Good photos considering the weather. At least you didnt have to start work at 5.45 am and be stood out in the carparks till 9pm with nothing to watch to pass the time. Then have to put up with everyone complaining due to the traffic jams....which are the same every year. Oh and then have to come in to work on the sunday to clear up all the litter that folk dropped in the carparks. Highlight of my year so far...


----------



## rr dave (May 26, 2008)

yeah don't understand why people can't take their litter with them...not a difficult task but at least you got paid for the privilege of nothing to watch and traffic jams! lol


----------



## Lou_m (Jul 28, 2006)

LOL, dont get paid any extra for overtime, just expected of you. Such a shame about the weather. Friday and Sunday would have been perfect. The best way is to come by train. The inlaws have done that for the last couple of shows and have a stress free day.


----------



## rr dave (May 26, 2008)

When did the vulcan leave? All show they were saying it won't have another show season unless a sponsor is found then in the paper on monday it reported there is a good chance of it being there next year?


----------



## Lou_m (Jul 28, 2006)

Flew in on Friday about 11.30 am and did a mini display. Flew out on Sunday afternoon. Fridays are always packed with folk at the end of the runway watching the aircraft come in. They definitely got the best airshow this year and for free. Not sure about sponsorship etc for the Vulcan.


----------



## andyboygsi (Aug 30, 2007)

Lou_m said:


> Flew in on Friday about 11.30 am and did a mini display. Flew out on Sunday afternoon. Fridays are always packed with folk at the end of the runway watching the aircraft come in. They definitely got the best airshow this year and for free. Not sure about sponsorship etc for the Vulcan.

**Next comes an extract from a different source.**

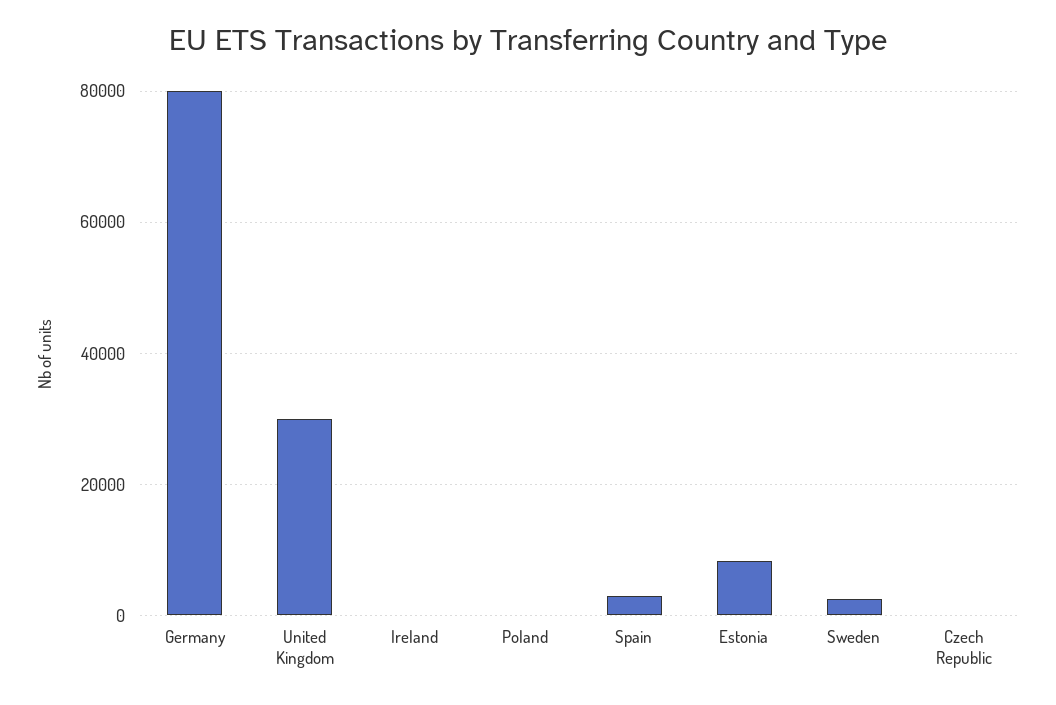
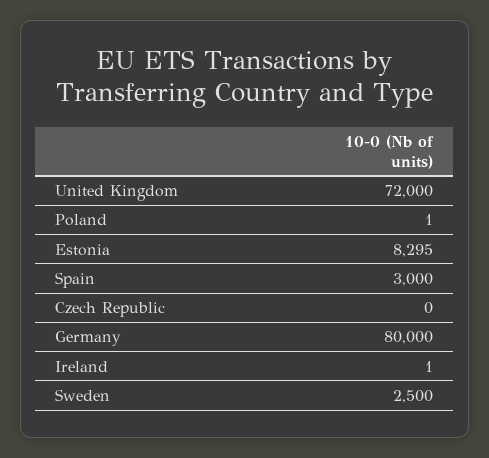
United Kingdom: 30000 -> 72000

are you based in leauchars then?what do you do?


----------



## Lou_m (Jul 28, 2006)

Yup, work at 43 Sqn. Airframe technician


----------



## Naddy37 (Oct 27, 2005)

Lou_m said:


> Fridays are always packed with folk at the end of the runway watching the aircraft come in


I can remember when RIAT was at Cottesmore. Some people did that, watched the practice etc from a farmers field. There they sat, as a B1 sat on the runway on full power. Lets just say, they didn't stay there long before getting blown halfway across the farmers field....ooopps.


----------



## lee. (Jan 16, 2008)

That last shot would be awsome without the tight crop on the wing tips and the people in the way.

Nice set tho.

Good day out at leuchars airshow.

Weather seemes pretty poor tho.

I was there 2 years ago and it was great. Weather was great too.

Missed it the next year due to resurfacing the runway and couldn't make it this year.

Lee.


----------



## andyboygsi (Aug 30, 2007)

i couldnt get any further away and that was as open as i could get me lense


----------